ENTRIES PROVIDED Start Marker

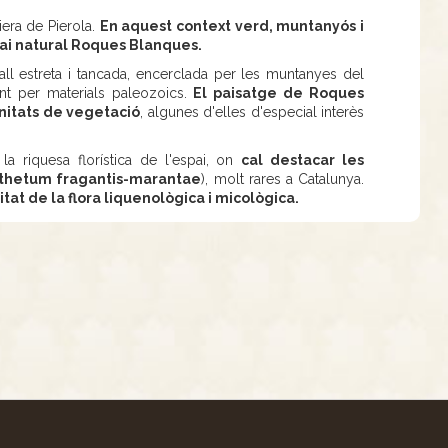
era de Pierola.
En aquest context verd, muntanyós i
pai natural Roques Blanques.
ll estreta i tancada, encerclada per les muntanyes del
nt per materials paleozoics.
El paisatge de Roques
nitats de vegetació
, algunes d'elles d'especial interès
a riquesa florística de l'espai, on
cal destacar les
anthetum fragantis-marantae
), molt rares a Catalunya.
itat de la flora liquenològica i micològica.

ENTRIES PROVIDED End Marker

Filter the data above down to lines with the word "Roques", and copy them.

→ **RESULT FOR THIS TASK**
pai natural Roques Blanques.
El paisatge de Roques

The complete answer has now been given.